= Kevin Interdonato =

American actor

Kevin Interdonato (b. April 5, 1979) is an American actor. He began his career on the East Coast, an Actor known for his work on the rising Indie film scene in NYC, Philadelphia and NJ. From 2001, his Television roles on The Sopranos, Law And Order, CSI:NY, and being nationwide finalist in Producer Joel Silver's "Next Action Star", only added to his resume of Acting in many Award-Winning Independent Films. He is of Italian descent.

Interdonato attended Howell High School and Brookdale Community College.

An abrupt leave from the business to fulfill his military obligations led Kevin to a tour of duty in Baghdad, Iraq in 2004–05. Upon his return, Kevin eased back into film after contemplating his leave from the business. His work thereafter in the following years on the Indie Film scene led to being honored at the 2008 Garden State Film Festival, where he was awarded the "Robert Pastorelli Rising Star Award".
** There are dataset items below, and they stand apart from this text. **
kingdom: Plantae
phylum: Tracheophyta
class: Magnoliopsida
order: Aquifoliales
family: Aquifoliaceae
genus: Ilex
Kevin's continued work in Dramatic and Comedic roles garnered him recognition at numerous Film Festivals throughout the U.S., and was highlighted in IFQ magazine as "The New Badass of Indie Film" for his portrayal of Nazo in the award-winning feature film Blue Collar Boys.

Currently, Kevin is Acting, Writing, Producing and Directing several projects, including upcoming TV Series' Dirty Dead Con Men', and the feature film, Bad Frank which hit the film festival circuit in 2017. He is starring alongside Kevin Bacon in the Showtime series City on a Hill.